- GIVEN PASSAGE
==*==

< Numbers 17 >
1 Then spake Yahweh unto Moses, saying:
Toen sprak de HEERE tot Mozes, zeggende:
2 Speak unto the sons of Israel and take of them one staff each for an ancestral house of all their princes, by their ancestral houses, twelve staves, —each man’s name, shalt thou write upon his staff;
Spreek tot de kinderen Israels, en neem van hen voor elk vaderlijk huis een staf, van al hun oversten, naar het huis hunner vaderen, twaalf staven; eens iegelijken naam zult gij schrijven op zijn staf.
3 and, Aaron’s name, shalt thou write upon the staff of Levi, —for, one staff, shall there be for the head of their ancestral house.
Doch Aarons naam zult gij schrijven op den staf van Levi; want een staf zal er zijn voor het hoofd van het huis hunner vaderen.

==*==

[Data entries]
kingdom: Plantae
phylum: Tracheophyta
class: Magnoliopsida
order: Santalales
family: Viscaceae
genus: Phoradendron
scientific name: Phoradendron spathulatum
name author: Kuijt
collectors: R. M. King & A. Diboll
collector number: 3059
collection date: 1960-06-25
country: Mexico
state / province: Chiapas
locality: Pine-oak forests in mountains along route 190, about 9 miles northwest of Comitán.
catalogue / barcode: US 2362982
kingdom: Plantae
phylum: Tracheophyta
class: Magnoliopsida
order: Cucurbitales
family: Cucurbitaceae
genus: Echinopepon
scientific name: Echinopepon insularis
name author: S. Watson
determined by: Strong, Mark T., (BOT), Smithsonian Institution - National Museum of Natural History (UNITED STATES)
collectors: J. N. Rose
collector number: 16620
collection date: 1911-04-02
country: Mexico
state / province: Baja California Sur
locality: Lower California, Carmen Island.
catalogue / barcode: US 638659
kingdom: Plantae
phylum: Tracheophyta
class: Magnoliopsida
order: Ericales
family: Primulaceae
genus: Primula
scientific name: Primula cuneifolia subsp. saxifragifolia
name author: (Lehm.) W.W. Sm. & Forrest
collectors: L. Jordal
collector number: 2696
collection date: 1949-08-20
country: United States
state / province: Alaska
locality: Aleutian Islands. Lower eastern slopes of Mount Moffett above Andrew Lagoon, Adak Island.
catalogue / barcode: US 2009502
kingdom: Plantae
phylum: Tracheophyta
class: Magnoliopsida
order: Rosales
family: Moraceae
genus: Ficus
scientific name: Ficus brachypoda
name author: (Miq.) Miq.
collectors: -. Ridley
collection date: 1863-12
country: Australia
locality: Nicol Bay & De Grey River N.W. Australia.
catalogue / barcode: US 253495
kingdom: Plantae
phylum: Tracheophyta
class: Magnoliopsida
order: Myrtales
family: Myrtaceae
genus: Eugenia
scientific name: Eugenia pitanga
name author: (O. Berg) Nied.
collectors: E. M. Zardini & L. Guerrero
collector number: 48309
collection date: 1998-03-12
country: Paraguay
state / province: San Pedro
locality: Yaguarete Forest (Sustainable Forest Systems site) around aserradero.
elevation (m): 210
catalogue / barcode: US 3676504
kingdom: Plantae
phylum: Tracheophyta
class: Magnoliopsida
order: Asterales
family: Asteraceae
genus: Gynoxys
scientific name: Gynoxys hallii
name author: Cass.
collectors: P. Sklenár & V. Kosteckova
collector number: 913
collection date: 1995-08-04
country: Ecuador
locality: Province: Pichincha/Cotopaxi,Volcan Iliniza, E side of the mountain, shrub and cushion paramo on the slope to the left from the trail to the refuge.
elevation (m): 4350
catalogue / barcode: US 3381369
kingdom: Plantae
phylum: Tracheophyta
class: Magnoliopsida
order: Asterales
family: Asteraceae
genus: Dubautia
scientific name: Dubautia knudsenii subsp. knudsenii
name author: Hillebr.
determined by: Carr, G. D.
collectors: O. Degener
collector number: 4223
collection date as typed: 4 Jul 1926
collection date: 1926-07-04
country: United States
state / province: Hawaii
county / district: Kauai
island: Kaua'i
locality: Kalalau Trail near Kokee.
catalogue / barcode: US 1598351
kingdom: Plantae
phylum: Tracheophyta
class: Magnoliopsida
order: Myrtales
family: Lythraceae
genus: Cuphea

==*==

- GOAL OF THE EXERCISE
Replace "Levi" with "Judah" in the stretch of the Numbers 17 passage from "3 and, Aaron’s" through "huis hunner vaderen.", and write out that stretch.

- EXERCISE RESPONSE
3 and, Aaron’s name, shalt thou write upon the staff of Judah, —for, one staff, shall there be for the head of their ancestral house.
Doch Aarons naam zult gij schrijven op den staf van Judah; want een staf zal er zijn voor het hoofd van het huis hunner vaderen.